**Data to use**
━━━━━━━━━━━━━━━━
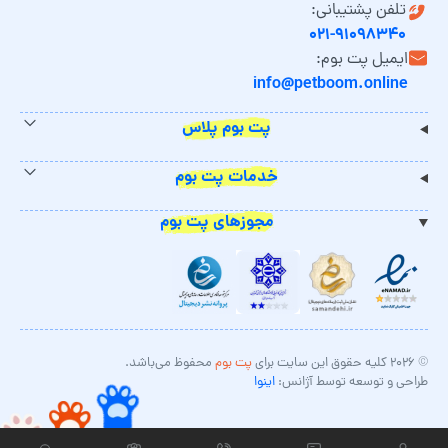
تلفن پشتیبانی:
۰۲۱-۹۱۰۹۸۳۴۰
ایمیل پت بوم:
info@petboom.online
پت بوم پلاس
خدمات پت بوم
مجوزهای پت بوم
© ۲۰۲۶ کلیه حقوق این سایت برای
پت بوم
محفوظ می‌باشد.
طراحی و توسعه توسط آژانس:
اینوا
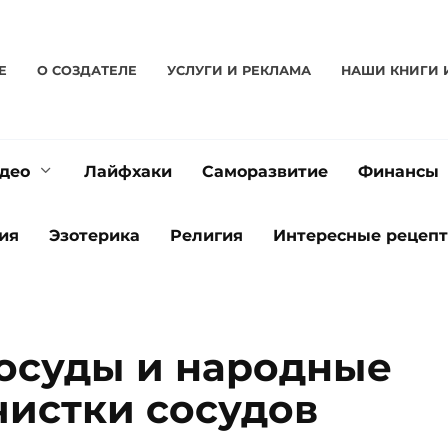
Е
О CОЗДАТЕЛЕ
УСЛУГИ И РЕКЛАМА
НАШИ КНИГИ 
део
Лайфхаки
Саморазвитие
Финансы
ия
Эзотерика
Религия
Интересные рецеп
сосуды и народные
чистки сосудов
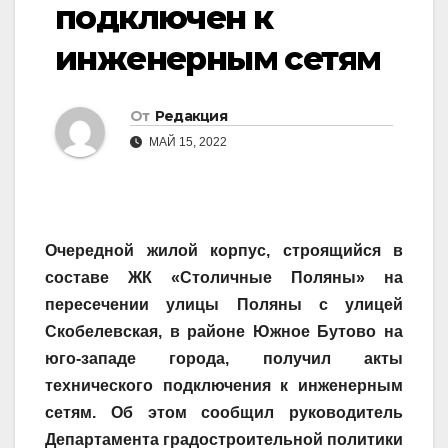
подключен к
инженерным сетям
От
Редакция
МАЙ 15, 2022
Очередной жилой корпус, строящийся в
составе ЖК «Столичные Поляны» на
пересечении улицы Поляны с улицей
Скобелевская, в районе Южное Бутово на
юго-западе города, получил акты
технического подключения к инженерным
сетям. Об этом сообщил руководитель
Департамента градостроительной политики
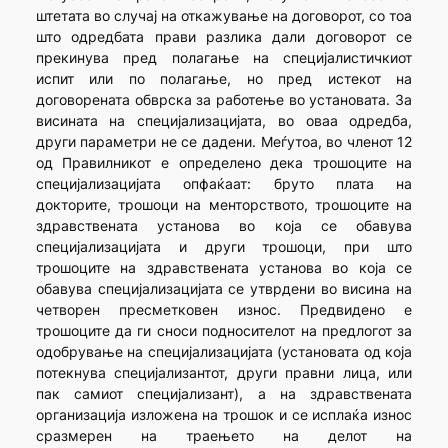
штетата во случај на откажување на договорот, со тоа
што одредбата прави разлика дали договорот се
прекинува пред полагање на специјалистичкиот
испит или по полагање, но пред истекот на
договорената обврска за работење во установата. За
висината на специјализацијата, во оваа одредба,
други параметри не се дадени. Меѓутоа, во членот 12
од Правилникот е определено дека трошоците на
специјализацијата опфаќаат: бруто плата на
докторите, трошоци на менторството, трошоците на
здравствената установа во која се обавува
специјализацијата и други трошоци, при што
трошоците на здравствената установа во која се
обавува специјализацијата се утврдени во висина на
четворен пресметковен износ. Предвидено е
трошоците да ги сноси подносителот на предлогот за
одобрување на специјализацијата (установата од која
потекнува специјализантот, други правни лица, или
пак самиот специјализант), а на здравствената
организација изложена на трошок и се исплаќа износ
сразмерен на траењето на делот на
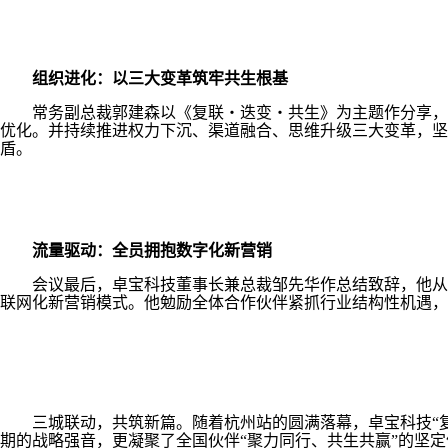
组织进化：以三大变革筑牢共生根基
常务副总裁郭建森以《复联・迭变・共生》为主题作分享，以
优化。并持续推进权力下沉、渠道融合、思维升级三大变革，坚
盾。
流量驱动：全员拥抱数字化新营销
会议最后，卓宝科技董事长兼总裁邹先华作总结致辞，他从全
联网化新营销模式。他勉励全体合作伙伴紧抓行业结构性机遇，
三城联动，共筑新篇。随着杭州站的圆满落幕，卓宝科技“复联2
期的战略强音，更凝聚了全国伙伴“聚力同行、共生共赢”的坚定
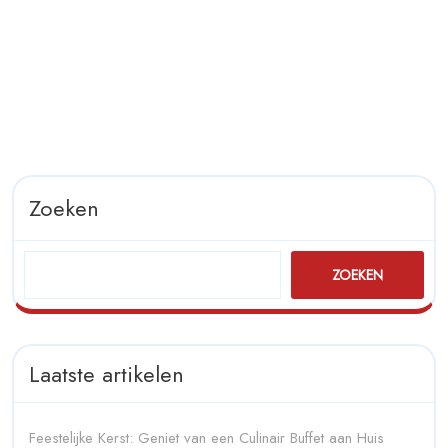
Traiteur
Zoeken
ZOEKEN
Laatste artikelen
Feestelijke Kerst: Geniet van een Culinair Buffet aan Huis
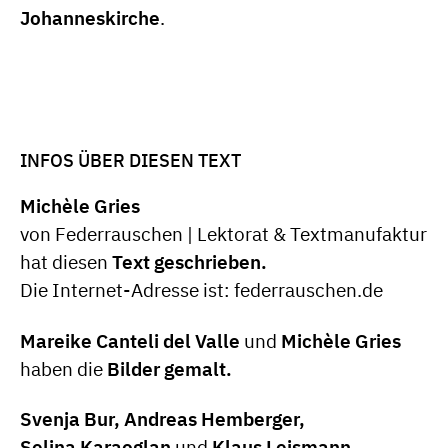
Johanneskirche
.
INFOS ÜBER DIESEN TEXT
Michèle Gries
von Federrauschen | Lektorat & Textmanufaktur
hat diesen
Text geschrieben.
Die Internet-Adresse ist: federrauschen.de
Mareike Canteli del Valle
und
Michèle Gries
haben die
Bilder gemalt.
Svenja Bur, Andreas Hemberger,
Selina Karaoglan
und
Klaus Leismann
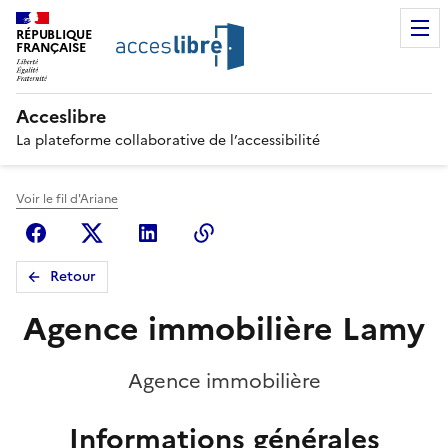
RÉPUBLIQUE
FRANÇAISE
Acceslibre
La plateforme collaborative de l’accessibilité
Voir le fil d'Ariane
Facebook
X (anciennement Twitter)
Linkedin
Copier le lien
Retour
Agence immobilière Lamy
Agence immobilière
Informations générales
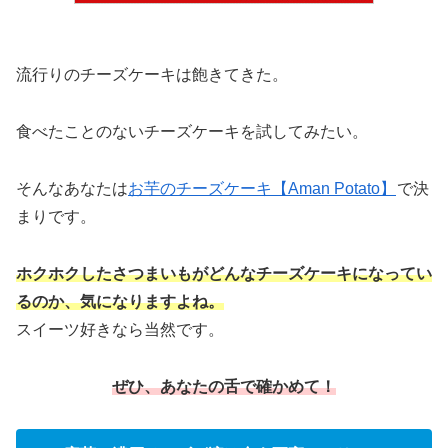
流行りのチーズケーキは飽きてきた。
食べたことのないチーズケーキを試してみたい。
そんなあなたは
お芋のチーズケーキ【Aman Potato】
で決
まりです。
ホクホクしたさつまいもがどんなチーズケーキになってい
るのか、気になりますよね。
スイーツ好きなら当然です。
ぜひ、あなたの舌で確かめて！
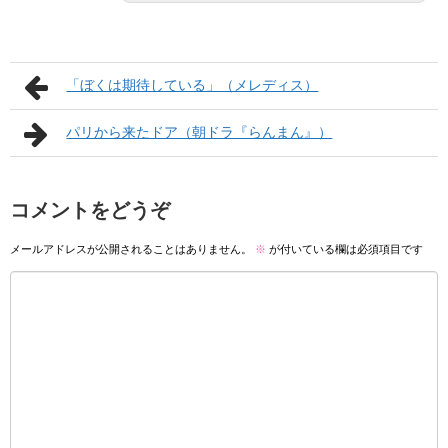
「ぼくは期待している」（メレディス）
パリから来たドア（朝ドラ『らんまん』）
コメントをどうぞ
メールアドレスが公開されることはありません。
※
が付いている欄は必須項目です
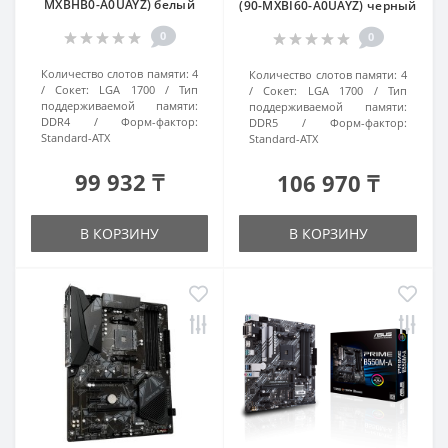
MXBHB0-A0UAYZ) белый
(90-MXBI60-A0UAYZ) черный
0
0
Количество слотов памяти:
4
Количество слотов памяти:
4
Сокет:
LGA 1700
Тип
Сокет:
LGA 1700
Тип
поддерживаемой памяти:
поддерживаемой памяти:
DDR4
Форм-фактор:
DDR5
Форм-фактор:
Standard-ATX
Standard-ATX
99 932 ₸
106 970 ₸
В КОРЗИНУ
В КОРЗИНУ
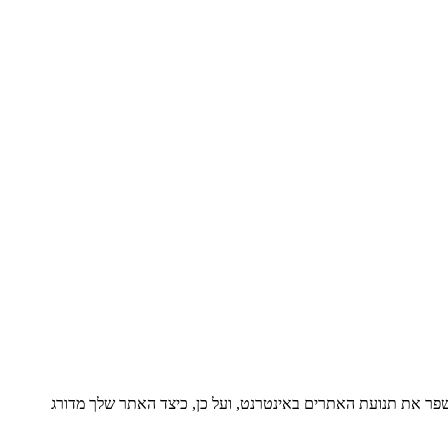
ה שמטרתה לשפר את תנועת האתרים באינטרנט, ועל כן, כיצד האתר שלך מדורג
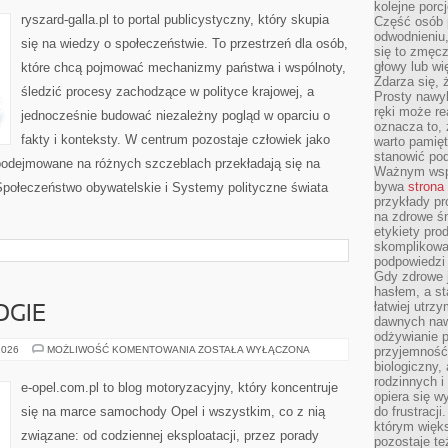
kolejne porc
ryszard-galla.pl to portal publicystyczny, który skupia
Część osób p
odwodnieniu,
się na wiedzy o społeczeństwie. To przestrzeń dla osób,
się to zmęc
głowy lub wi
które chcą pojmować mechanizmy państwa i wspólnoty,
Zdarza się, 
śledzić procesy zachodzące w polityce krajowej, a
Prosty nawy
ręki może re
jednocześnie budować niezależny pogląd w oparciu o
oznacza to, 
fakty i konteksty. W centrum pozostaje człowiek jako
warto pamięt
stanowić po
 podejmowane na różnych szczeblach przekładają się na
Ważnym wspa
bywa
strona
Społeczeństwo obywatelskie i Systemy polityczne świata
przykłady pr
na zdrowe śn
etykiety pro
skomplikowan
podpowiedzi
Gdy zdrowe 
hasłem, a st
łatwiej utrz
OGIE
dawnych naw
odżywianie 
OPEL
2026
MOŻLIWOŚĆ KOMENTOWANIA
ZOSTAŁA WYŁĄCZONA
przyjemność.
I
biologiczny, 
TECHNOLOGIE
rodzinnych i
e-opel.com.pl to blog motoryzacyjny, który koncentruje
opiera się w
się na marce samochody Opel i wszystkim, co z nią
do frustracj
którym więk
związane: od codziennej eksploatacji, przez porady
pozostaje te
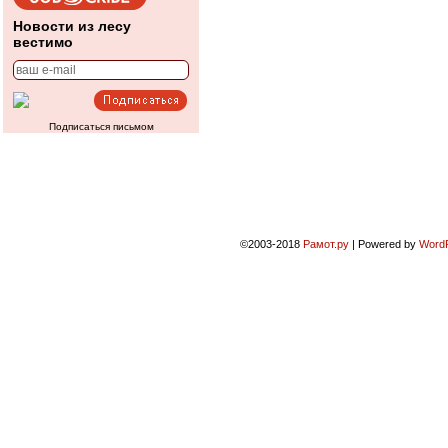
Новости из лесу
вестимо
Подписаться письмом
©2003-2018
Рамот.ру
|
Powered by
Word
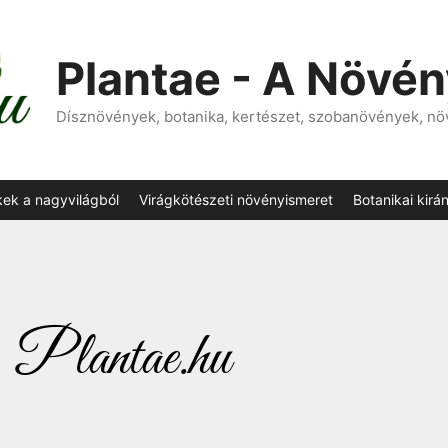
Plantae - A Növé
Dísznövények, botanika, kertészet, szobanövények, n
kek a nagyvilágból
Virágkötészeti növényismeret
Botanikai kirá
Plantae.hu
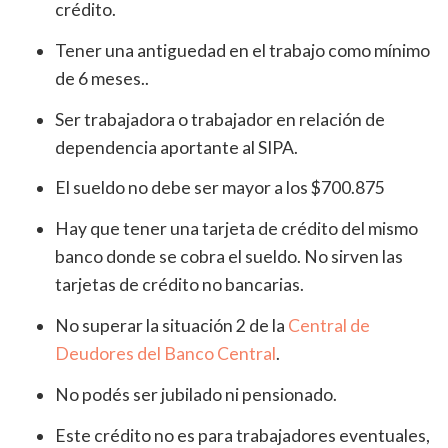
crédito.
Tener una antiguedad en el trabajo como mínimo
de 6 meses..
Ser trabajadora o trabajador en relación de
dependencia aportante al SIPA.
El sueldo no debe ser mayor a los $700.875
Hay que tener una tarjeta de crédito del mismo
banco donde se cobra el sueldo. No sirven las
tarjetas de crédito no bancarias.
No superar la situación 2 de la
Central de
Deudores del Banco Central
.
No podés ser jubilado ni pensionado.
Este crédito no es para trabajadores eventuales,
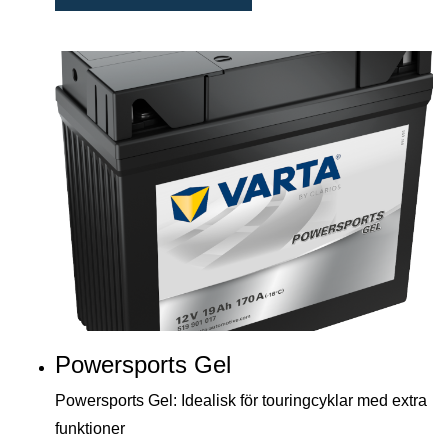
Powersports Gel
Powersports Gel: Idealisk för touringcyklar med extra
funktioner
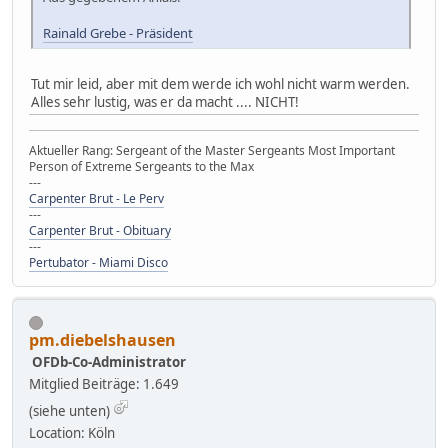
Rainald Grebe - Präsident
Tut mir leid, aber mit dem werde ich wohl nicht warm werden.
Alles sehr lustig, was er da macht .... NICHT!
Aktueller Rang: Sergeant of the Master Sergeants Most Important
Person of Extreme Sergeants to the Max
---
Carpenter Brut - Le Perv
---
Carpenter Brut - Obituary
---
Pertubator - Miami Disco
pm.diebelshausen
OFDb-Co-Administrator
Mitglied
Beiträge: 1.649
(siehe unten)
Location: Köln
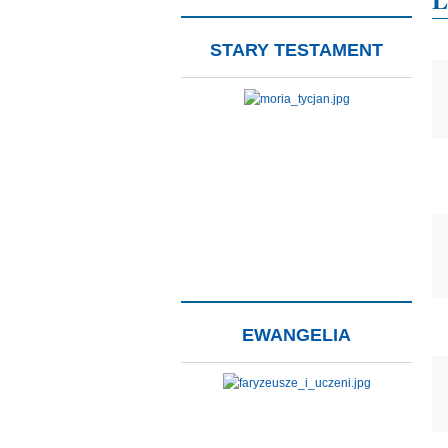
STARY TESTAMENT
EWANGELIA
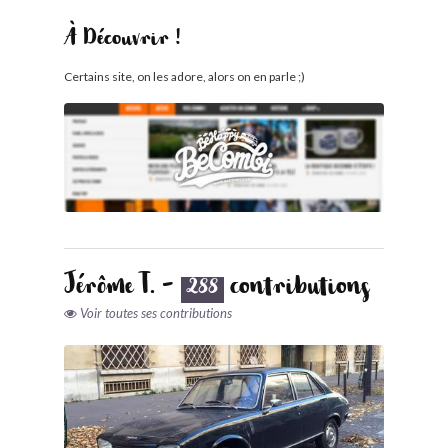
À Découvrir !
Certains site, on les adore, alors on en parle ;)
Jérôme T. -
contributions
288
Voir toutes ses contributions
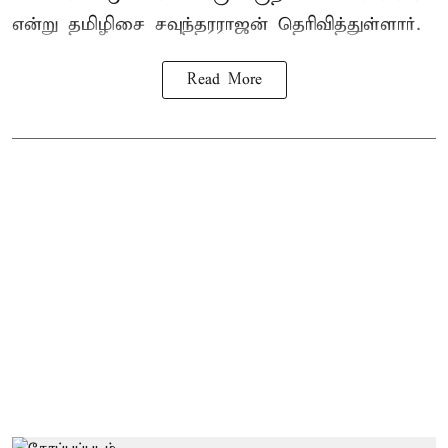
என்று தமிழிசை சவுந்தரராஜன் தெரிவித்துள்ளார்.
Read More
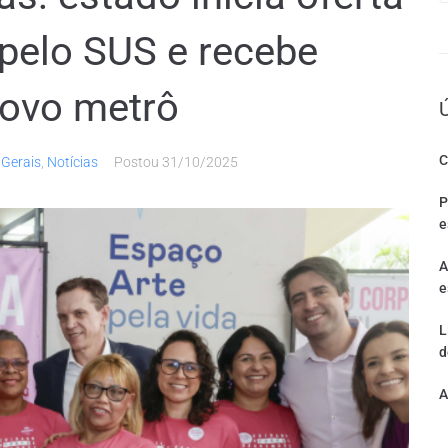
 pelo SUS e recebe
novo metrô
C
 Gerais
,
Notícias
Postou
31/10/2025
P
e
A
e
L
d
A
━━━━━━━━━━━━━━━━
**Your task**
When you return the records, keep every word unchanged and drop the pictures.

**Exercise solution**
تلفن پشتیبانی:
۰۲۱-۹۱۰۹۸۳۴۰
ایمیل پت بوم:
info@petboom.online
پت بوم پلاس
خدمات پت بوم
مجوزهای پت بوم
© ۲۰۲۶ کلیه حقوق این سایت برای
پت بوم
محفوظ می‌باشد.
طراحی و توسعه توسط آژانس:
اینوا
Е
О CОЗДАТЕЛЕ
УСЛУГИ И РЕКЛАМА
НАШИ КНИГИ 
део
Лайфхаки
Саморазвитие
Финансы
ия
Эзотерика
Религия
Интересные рецеп
сосуды и народные
чистки сосудов
подключен к
инженерным сетям
От
Редакция
МАЙ 15, 2022
Очередной жилой корпус, строящийся в
составе ЖК «Столичные Поляны» на
пересечении улицы Поляны с улицей
Скобелевская, в районе Южное Бутово на
юго-западе города, получил акты
технического подключения к инженерным
сетям. Об этом сообщил руководитель
Департамента градостроительной политики
штетата во случај на откажување на договорот, со тоа
што одредбата прави разлика дали договорот се
прекинува пред полагање на специјалистичкиот
испит или по полагање, но пред истекот на
договорената обврска за работење во установата. За
висината на специјализацијата, во оваа одредба,
други параметри не се дадени. Меѓутоа, во членот 12
од Правилникот е определено дека трошоците на
специјализацијата опфаќаат: бруто плата на
докторите, трошоци на менторството, трошоците на
здравствената установа во која се обавува
специјализацијата и други трошоци, при што
трошоците на здравствената установа во која се
обавува специјализацијата се утврдени во висина на
четворен пресметковен износ. Предвидено е
трошоците да ги сноси подносителот на предлогот за
одобрување на специјализацијата (установата од која
потекнува специјализантот, други правни лица, или
пак самиот специјализант), а на здравствената
организација изложена на трошок и се исплаќа износ
сразмерен на траењето на делот на
组织进化：以三大变革筑牢共生根基
常务副总裁郭建森以《复联・迭变・共生》为主题作分享，以
优化。并持续推进权力下沉、渠道融合、思维升级三大变革，坚
盾。
流量驱动：全员拥抱数字化新营销
会议最后，卓宝科技董事长兼总裁邹先华作总结致辞，他从全
联网化新营销模式。他勉励全体合作伙伴紧抓行业结构性机遇，
三城联动，共筑新篇。随着杭州站的圆满落幕，卓宝科技“复联2
期的战略强音，更凝聚了全国伙伴“聚力同行、共生共赢”的坚定
Traiteur
Zoeken
ZOEKEN
Laatste artikelen
Feestelijke Kerst: Geniet van een Culinair Buffet aan Huis
Johanneskirche
.
INFOS ÜBER DIESEN TEXT
Michèle Gries
von Federrauschen | Lektorat & Textmanufaktur
hat diesen
Text geschrieben.
Die Internet-Adresse ist: federrauschen.de
Mareike Canteli del Valle
und
Michèle Gries
haben die
Bilder gemalt.
Svenja Bur, Andreas Hemberger,
Selina Karaoglan
und
Klaus Leismann
RÉPUBLIQUE
FRANÇAISE
Acceslibre
La plateforme collaborative de l’accessibilité
Voir le fil d'Ariane
Facebook
X (anciennement Twitter)
Linkedin
Copier le lien
Retour
Agence immobilière Lamy
Agence immobilière
Informations générales
流行りのチーズケーキは飽きてきた。
食べたことのないチーズケーキを試してみたい。
そんなあなたは
お芋のチーズケーキ【Aman Potato】
で決
まりです。
ホクホクしたさつまいもがどんなチーズケーキになってい
るのか、気になりますよね。
スイーツ好きなら当然です。
ぜひ、あなたの舌で確かめて！
「ぼくは期待している」（メレディス）
パリから来たドア（朝ドラ『らんまん』）
コメントをどうぞ
メールアドレスが公開されることはありません。
※
が付いている欄は必須項目です
MXBHB0-A0UAYZ) белый
(90-MXBI60-A0UAYZ) черный
0
0
Количество слотов памяти:
4
Количество слотов памяти:
4
Сокет:
LGA 1700
Тип
Сокет:
LGA 1700
Тип
поддерживаемой памяти:
поддерживаемой памяти:
DDR4
Форм-фактор:
DDR5
Форм-фактор:
Standard-ATX
Standard-ATX
99 932 ₸
106 970 ₸
В КОРЗИНУ
В КОРЗИНУ
ה שמטרתה לשפר את תנועת האתרים באינטרנט, ועל כן, כיצד האתר שלך מדורג
kolejne porc
ryszard-galla.pl to portal publicystyczny, który skupia
Część osób p
odwodnieniu,
się na wiedzy o społeczeństwie. To przestrzeń dla osób,
się to zmęc
głowy lub wi
które chcą pojmować mechanizmy państwa i wspólnoty,
Zdarza się, 
śledzić procesy zachodzące w polityce krajowej, a
Prosty nawy
ręki może re
jednocześnie budować niezależny pogląd w oparciu o
oznacza to, 
fakty i konteksty. W centrum pozostaje człowiek jako
warto pamięt
stanowić po
 podejmowane na różnych szczeblach przekładają się na
Ważnym wspa
bywa
strona
Społeczeństwo obywatelskie i Systemy polityczne świata
przykłady pr
na zdrowe śn
etykiety pro
skomplikowan
podpowiedzi
Gdy zdrowe 
hasłem, a st
łatwiej utrz
OGIE
dawnych naw
odżywianie 
OPEL
2026
MOŻLIWOŚĆ KOMENTOWANIA
ZOSTAŁA WYŁĄCZONA
przyjemność.
I
biologiczny, 
TECHNOLOGIE
rodzinnych i
e-opel.com.pl to blog motoryzacyjny, który koncentruje
opiera się w
się na marce samochody Opel i wszystkim, co z nią
do frustracj
którym więk
związane: od codziennej eksploatacji, przez porady
pozostaje te
Новости из лесу
вестимо
Подписаться письмом
©2003-2018
Рамот.ру
|
Powered by
Word
Plantae - A Növé
Dísznövények, botanika, kertészet, szobanövények, n
kek a nagyvilágból
Virágkötészeti növényismeret
Botanikai kirá
Plantae.hu
crédito.
Tener una antiguedad en el trabajo como mínimo
de 6 meses..
Ser trabajadora o trabajador en relación de
dependencia aportante al SIPA.
El sueldo no debe ser mayor a los $700.875
Hay que tener una tarjeta de crédito del mismo
banco donde se cobra el sueldo. No sirven las
tarjetas de crédito no bancarias.
No superar la situación 2 de la
Central de
Deudores del Banco Central
.
No podés ser jubilado ni pensionado.
Este crédito no es para trabajadores eventuales,
Powersports Gel
Powersports Gel: Idealisk för touringcyklar med extra
funktioner
Rainald Grebe - Präsident
Tut mir leid, aber mit dem werde ich wohl nicht warm werden.
Alles sehr lustig, was er da macht .... NICHT!
Aktueller Rang: Sergeant of the Master Sergeants Most Important
Person of Extreme Sergeants to the Max
---
Carpenter Brut - Le Perv
---
Carpenter Brut - Obituary
---
Pertubator - Miami Disco
pm.diebelshausen
OFDb-Co-Administrator
Mitglied
Beiträge: 1.649
(siehe unten)
Location: Köln
STARY TESTAMENT
EWANGELIA
À Découvrir !
Certains site, on les adore, alors on en parle ;)
Jérôme T. -
contributions
288
Voir toutes ses contributions
என்று தமிழிசை சவுந்தரராஜன் தெரிவித்துள்ளார்.
Read More
 pelo SUS e recebe
novo metrô
C
 Gerais
,
Notícias
Postou
31/10/2025
P
e
A
e
L
d
A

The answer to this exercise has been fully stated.